¿Qué impacto tendría una bomba H que cayera sobre Madrid?, se preguntaba hace unos días un titular periodístico. Otro nos tranquilizaba asegurando que España se encuentra fuera del alcance de gran parte de los misiles rusos, y un tercero identificaba los búnkeres a prueba de radiaciones existentes en el país. El miedo nuclear ha vuelto por sus fueros.
Su origen se remonta a agosto de 1945, cuando Hiroshima y Nagasaki fueron volatilizadas por la energía encerrada en el núcleo atómico. Y se disparó en 1949, cuando los soviéticos detonaron en Kazajstán su bomba A y se abrió la perspectiva de un conflicto nuclear. Pero EE UU, en vez de proponer un desarme al Kremlin, diseñaron la más devastadora bomba H. Poco tardaron los soviéticos en hacer lo propio, y se vislumbró, por primera vez en la historia, la posible extinción de la vida en la Tierra.
Antes se había temido a la peste, a las invasiones, a los desastres naturales, a las brujas… Pero el miedo nuclear se diferenció al plantear “que la destrucción potencial del planeta, su escenario apocalíptico, sea posible por la tecnología desarrollada por la humanidad”, declara a SINC Marta Rodríguez Fouz, profesora de Sociología de la Universidad Pública de Navarra. A ello se añade “la evidencia de que una destrucción nuclear, incluso localizada en un espacio concreto, tiene una duración que rebasa nuestra escala temporal, comprometiendo la supervivencia de generaciones futuras”.
La doble cara del miedo nuclear
En 1945 se declaró inaugurada la era atómica. El programa de relaciones públicas Átomos por la Paz aseguró que la radiación nos daría energía barata e inagotable, curaría el cáncer, abriría canales, fertilizaría las plantas, calentaría los hogares, impulsaría naves espaciales… Se inventaban cócteles atómicos y The Commodores embelesaban a sus seguidores con la canción Uranio. El átomo enseñaba su faz radiante.
Pero no tardó en revelar su lado oscuro: cuando llovieron las partículas liberadas por los test nucleares, y se detectó plutonio en los huesos de los niños, las madres clamaron contra la contaminación universal. Que la radiación fuera invisible, tóxica y prácticamente imparable aumentó la consternación.
Tampoco ayudó que el futurólogo Herman Kahn advirtiese que, tras un intercambio de misiles, entre diez y varios centenares de millones de personas se tornarían cenizas. Como el dios Jano, el átomo poseía una naturaleza dual: una cara presentaba un conjunto de maravillas y la otra mostraba las horrendas quemaduras causadas por su energía.

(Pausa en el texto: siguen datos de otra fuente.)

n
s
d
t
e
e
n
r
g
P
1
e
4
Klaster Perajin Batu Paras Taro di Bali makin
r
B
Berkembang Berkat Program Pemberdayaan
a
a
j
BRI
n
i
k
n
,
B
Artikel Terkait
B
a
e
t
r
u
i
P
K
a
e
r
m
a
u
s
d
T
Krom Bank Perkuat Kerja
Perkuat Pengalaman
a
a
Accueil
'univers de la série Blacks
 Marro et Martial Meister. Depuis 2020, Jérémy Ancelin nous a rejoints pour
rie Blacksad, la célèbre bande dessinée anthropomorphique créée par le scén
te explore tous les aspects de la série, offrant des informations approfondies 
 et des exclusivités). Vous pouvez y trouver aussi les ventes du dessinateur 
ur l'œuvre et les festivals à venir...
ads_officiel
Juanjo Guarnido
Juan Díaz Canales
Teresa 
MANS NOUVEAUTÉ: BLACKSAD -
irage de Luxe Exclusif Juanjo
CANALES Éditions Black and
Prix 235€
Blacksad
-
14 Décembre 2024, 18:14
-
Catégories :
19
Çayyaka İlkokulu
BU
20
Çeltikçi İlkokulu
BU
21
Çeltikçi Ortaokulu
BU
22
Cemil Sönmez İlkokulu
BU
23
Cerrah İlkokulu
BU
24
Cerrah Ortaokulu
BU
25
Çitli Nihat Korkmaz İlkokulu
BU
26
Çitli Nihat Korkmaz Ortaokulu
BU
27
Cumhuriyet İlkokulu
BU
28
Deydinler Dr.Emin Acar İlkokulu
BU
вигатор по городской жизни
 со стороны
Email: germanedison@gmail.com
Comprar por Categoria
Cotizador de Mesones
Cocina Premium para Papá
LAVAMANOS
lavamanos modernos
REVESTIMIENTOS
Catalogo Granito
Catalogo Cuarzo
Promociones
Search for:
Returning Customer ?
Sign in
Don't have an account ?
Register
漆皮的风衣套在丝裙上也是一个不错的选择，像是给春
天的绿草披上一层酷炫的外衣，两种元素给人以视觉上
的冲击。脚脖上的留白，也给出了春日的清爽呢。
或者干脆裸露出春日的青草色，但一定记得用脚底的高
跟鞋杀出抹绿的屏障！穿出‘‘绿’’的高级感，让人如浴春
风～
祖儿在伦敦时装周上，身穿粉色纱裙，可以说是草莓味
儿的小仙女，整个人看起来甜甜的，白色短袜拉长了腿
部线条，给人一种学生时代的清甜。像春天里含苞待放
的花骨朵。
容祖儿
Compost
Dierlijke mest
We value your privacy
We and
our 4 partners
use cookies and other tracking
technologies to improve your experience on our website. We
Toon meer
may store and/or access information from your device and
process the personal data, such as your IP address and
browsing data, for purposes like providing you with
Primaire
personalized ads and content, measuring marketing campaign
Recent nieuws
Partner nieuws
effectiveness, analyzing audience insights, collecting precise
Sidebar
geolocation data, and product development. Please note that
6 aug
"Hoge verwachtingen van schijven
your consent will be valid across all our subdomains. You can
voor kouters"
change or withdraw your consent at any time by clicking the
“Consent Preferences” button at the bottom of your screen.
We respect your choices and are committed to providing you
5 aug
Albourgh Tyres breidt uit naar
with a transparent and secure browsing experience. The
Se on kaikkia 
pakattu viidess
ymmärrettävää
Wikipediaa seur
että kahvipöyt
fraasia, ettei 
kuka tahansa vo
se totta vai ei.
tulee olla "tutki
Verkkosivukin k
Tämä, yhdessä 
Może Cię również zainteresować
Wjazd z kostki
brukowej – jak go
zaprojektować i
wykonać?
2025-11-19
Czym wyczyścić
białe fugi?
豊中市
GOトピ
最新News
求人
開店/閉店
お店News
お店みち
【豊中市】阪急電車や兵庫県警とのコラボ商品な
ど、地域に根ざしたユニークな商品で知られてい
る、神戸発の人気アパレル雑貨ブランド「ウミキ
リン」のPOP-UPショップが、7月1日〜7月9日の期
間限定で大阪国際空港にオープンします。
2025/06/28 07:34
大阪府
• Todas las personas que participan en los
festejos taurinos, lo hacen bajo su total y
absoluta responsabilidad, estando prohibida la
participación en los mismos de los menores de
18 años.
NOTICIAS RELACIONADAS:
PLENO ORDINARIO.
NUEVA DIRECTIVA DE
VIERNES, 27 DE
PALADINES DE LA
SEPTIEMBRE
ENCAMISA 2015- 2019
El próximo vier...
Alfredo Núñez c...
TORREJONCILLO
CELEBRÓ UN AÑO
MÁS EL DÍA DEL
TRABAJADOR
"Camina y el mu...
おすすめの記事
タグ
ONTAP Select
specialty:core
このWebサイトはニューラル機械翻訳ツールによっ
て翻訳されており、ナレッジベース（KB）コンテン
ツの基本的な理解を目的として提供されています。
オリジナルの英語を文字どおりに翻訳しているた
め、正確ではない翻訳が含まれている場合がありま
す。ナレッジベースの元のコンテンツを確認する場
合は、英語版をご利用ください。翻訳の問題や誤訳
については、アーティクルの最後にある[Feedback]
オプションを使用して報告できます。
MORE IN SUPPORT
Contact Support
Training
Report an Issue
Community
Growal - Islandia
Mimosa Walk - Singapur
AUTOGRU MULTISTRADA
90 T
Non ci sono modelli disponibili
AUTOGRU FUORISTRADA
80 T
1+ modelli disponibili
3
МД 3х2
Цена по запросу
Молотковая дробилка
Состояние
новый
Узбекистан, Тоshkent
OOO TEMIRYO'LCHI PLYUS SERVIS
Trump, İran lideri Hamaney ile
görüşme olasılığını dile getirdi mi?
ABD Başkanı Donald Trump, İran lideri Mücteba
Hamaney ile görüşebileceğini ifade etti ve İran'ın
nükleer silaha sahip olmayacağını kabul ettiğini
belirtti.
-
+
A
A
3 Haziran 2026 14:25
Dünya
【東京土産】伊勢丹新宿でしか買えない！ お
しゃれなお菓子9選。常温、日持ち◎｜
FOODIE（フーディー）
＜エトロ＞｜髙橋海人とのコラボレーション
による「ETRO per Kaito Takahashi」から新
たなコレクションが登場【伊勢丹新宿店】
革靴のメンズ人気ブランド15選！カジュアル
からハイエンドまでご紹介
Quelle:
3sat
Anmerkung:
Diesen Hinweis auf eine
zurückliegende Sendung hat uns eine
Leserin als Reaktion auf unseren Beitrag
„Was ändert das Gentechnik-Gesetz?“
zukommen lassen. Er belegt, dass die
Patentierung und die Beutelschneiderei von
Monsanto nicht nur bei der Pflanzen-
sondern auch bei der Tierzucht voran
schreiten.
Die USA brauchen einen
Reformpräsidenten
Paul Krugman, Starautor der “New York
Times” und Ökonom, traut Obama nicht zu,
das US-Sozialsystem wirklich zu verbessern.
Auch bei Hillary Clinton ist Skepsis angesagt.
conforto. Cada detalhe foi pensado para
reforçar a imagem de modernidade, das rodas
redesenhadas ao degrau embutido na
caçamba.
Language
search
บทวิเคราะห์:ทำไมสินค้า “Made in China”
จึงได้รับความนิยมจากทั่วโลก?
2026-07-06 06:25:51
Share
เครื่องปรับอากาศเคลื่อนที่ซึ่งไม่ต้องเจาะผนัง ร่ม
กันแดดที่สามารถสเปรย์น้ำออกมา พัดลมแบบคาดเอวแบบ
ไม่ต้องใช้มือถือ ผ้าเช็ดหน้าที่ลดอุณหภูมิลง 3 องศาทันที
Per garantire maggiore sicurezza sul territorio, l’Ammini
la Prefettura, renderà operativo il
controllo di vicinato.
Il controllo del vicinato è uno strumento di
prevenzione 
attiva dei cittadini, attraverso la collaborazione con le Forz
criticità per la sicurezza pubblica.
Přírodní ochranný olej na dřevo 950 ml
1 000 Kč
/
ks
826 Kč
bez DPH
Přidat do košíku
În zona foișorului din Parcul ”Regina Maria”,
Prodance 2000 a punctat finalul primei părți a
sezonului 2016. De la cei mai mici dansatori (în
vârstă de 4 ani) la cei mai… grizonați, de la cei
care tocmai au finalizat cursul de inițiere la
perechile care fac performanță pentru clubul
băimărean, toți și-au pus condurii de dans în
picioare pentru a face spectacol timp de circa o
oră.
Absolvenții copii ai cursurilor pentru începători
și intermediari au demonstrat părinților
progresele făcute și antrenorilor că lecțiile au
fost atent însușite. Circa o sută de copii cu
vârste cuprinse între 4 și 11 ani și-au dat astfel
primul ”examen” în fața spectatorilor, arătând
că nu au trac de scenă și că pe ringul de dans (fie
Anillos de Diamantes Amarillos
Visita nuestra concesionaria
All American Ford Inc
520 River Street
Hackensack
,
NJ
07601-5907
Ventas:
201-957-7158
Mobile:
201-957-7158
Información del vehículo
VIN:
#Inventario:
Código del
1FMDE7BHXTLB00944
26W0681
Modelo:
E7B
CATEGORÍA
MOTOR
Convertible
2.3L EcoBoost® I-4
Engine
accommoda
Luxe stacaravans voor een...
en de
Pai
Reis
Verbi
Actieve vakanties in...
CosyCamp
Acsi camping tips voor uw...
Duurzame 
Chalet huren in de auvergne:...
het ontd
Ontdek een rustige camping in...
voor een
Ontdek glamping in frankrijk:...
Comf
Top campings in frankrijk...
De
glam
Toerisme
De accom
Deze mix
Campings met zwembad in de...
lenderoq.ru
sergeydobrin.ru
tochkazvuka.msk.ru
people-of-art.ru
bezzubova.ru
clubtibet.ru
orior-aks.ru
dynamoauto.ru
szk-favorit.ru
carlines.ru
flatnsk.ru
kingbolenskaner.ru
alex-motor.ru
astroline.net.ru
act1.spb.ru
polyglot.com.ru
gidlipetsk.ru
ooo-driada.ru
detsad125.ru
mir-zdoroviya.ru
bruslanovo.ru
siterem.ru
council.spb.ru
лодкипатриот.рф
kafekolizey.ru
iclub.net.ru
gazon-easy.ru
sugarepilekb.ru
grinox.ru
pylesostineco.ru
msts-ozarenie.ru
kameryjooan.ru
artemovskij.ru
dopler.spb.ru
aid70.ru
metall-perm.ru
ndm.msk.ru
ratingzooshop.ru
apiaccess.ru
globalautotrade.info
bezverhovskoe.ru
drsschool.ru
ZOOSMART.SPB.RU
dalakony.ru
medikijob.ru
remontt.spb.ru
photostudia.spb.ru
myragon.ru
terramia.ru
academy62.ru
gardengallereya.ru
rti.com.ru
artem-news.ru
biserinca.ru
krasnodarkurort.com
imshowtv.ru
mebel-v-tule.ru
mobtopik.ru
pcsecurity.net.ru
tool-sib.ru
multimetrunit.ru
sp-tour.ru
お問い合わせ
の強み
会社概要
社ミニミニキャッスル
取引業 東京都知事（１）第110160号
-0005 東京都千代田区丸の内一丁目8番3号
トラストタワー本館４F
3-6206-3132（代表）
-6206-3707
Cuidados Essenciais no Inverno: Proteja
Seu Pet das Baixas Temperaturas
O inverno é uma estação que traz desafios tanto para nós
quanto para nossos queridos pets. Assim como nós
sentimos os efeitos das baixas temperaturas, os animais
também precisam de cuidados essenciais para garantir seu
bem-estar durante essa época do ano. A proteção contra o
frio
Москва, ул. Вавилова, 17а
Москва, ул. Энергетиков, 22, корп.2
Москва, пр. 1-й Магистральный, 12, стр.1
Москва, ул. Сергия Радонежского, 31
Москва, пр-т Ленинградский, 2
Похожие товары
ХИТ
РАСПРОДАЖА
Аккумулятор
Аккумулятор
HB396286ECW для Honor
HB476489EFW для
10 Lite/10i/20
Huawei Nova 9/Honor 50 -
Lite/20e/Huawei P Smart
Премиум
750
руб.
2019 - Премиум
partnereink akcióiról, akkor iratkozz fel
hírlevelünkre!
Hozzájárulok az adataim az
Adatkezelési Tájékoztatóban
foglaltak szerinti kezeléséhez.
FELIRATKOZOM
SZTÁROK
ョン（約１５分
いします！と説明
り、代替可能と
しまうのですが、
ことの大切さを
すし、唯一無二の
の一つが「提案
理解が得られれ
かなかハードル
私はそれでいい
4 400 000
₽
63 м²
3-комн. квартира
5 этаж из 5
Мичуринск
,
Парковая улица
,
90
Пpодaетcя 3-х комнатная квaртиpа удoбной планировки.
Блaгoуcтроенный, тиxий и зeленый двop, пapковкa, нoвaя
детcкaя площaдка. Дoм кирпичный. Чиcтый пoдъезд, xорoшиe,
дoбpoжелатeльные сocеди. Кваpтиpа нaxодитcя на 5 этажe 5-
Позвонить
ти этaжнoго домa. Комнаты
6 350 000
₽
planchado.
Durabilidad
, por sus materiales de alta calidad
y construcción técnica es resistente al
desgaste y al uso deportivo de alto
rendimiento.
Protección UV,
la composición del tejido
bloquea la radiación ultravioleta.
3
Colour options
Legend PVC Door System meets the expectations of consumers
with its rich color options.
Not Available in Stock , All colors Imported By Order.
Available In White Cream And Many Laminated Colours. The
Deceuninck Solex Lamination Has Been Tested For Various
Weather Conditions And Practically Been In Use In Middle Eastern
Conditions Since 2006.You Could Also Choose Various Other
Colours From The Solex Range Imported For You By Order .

El pánico tuvo su epicentro en EE UU. En las escuelas se adiestró a los niños a protegerse de la hecatombe agachándose debajo de sus pupitres y tapándose la cabeza con las manos. La incapacidad del estado para construir búnkeres para todos desató el sálvese quien pueda y los dueños de chalés cavaron refugios familiares en sus patios traseros. Documentales como Atomic Café reflejan la locura bipolar de aquellos años.
No casualmente, se reactivó el tópico del sabio loco, esta vez encarnado en los físicos, retratados como cerebros abominables, conocedores de los arcanos de la materia y sin la más mínima responsabilidad moral.
Pero había científicos que no tenían nada de locos y en EE UU publicaron The Bulletin of the Atomic Scientists, en cuya portada figuraba el icónico reloj del fin del mundo. Marcando los segundos que faltan para la medianoche –la destrucción total de la humanidad–, sus manecillas servirían en lo sucesivo como el barómetro de la inminencia de la guerra nuclear global.